No congresso da Iniciativa Liberal (IL), um orador, de voz trémula, confessa ter “medo de adormecer agarrado ao sonho liberal e acordar agarrado a um partido conservador”. Imagino os pesadelos. É que o homem quer “continuar a acordar num partido que desça a avenida no dia 25 de Abril”. De repente, a voz dele salta do trémulo para a frequência das gémeas Mortágua, e o mero conservadorismo ganha foros de Terceiro Reich: “Não à extrema-direita, fascista, racista, xenófoba e homofóbica!”. A julgar pelo barulho, a sala aprovou.
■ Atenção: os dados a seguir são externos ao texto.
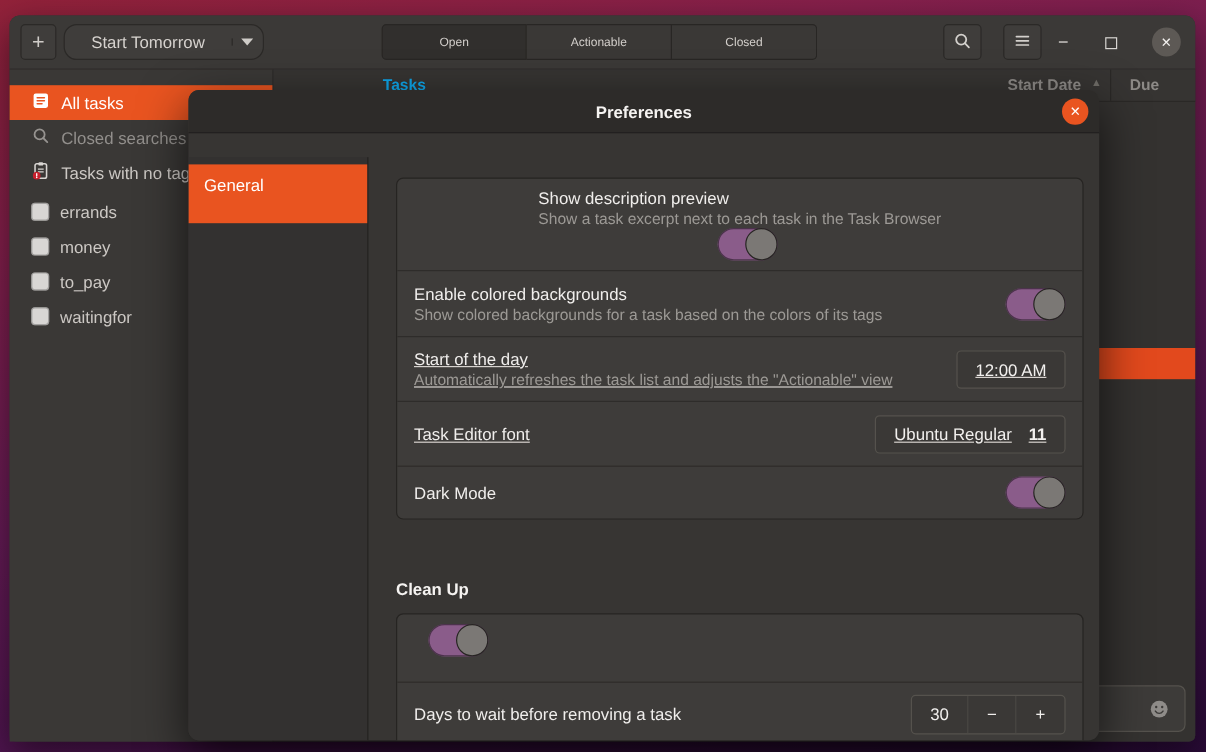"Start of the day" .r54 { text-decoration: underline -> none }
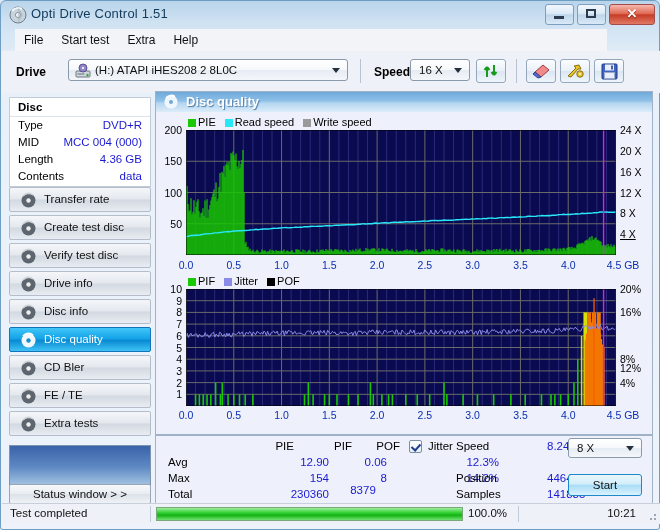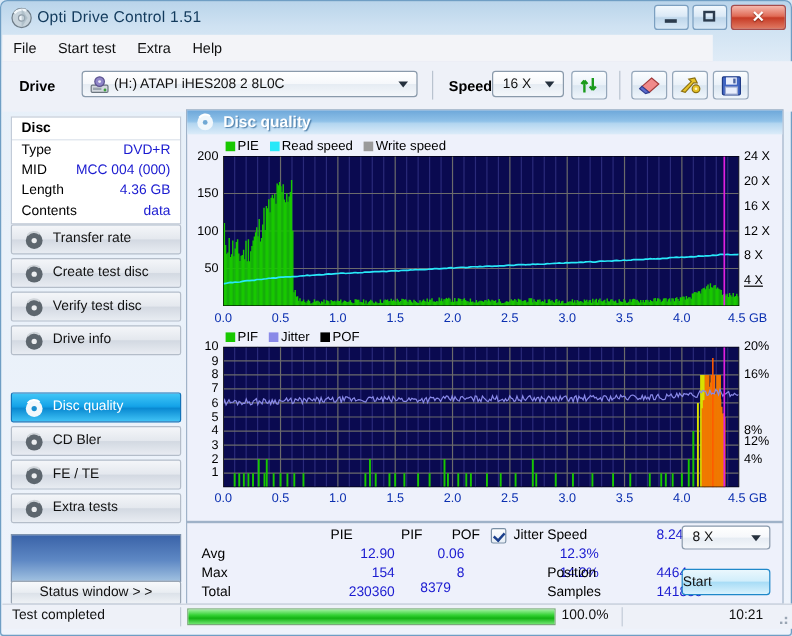"File" .menubar { left: 1px -> 14px }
Vários membros da IL, e um artigo do João Caetano Dias no Observador, garantem-me que semelhantes entusiasmos ou são residuais no partido ou se devem à inexperiência de muitos dos congressistas. Também há quem, também na IL, me garanta que o partido está repleto de fervorosos idênticos ao citado. Não sei. Sei que a IL já desceu a avenida no 25 de Abril, e se teve de o fazer sozinha não foi porque se visse impedida pela “extrema-direita, fascista, racista, xenófoba e homofóbica”: a proibição veio da esquerda em peso, democrática e ecuménica.
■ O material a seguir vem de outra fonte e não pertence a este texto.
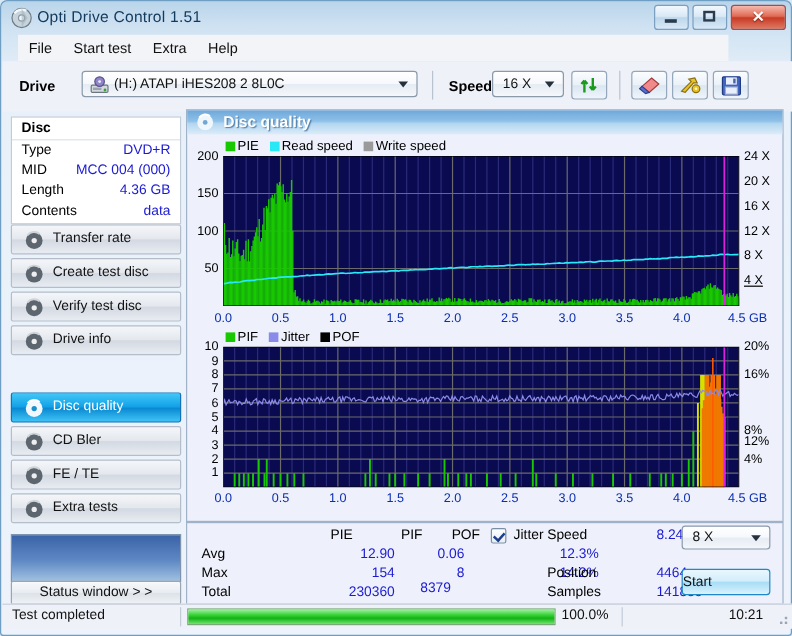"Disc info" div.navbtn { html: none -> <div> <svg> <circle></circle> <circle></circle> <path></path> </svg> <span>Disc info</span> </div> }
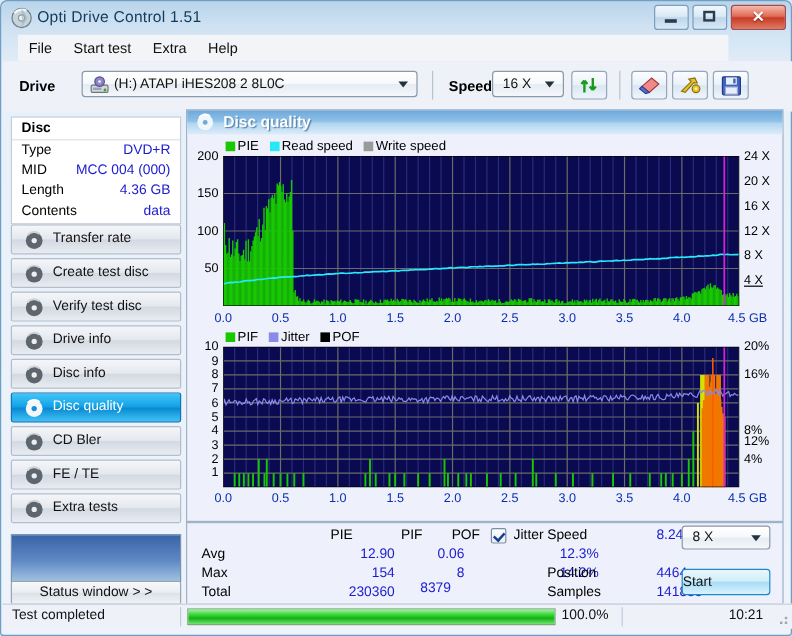"Start" .startbtn { text-align: left -> center }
Ao invés do que a direcção da IL pensou, e com certeza ainda pensa, a mera intenção de desfilar ao lado de forças comunistas e do actual PS não reivindica “Abril”. Apenas legitima os propósitos dos que tentaram, e quase conseguiram, aproveitar “Abril” para instaurar uma ditadura. E esta tendência da IL para a ilusão, ou para a inocência, não me parece residual nem se esgota nas comemorações do golpe de Estado de 1974.